I was angry all day. Being hormo-tional.
But what I'm angry with, I can't get it out because it's inappropiate, irrational and doesn't deserve to be thrown fit at.
What will you do when you're in such position?
Wait for your steam to cool down? That will take me days. Not healthy.
Go crash/vandalize some stuff in the house? I don't want to do anything that I'll regret later.
Make everyone around you miserable? Done. But it wasn't enough.
Watch TV? Nothing special on TV.
Internet? Good idea. But I have to wait for my turn. Which is... NEXT WEEK! *sarcastic sigh*
Someone's been busy killing monsters in a computer game someone just installed.
Become a monster? Hmmm...
Sing "I feel pretty... oh so pretty..."? Am I in the mood to sing that?
Lastly, what I did was something I don't usually do in public.
We went to the Kolombong Giant Hypermarket that evening, shopping for the kitchen stuff.
I went cranky about everything in there.

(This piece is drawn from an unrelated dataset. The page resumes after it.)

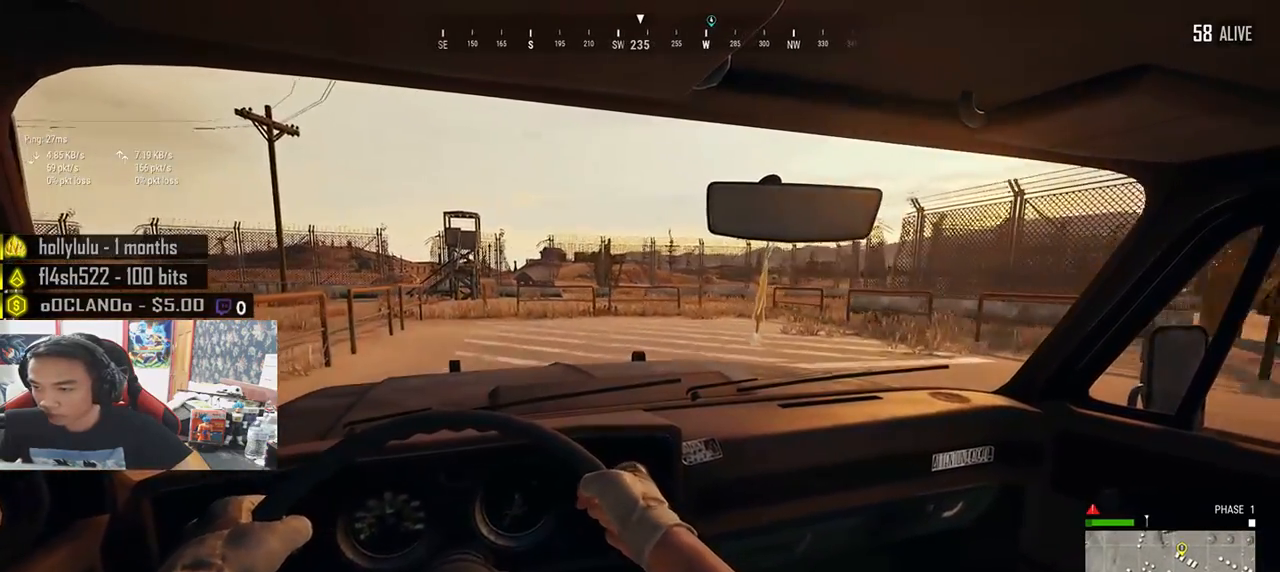
{"keys": [], "mouse": [], "events": [[67, "d", "down"], [183, "d", "up"]]}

Throwing words everywhere.
"Does that thing even have a sirim logo?" Surprisingly, I noticed some electrical appliances sold in Giant don't have it.
"This cabbages look old."
"Oh. This chicken is not fresh. Look at that. Gross."
"Fraudalent." I don't remember to what or whom I was referring to.
"What can you expect? They are lazybones."
Yeah, okay, so it wasn't harsh enough...
And I don't know if anyone or the staff of Giant heard what I said.
But it sure felt good saying things without thinking if it hurts anyone's feeling...
I'll remember to do it next time I got hormo-tional, erm.. I mean emotional.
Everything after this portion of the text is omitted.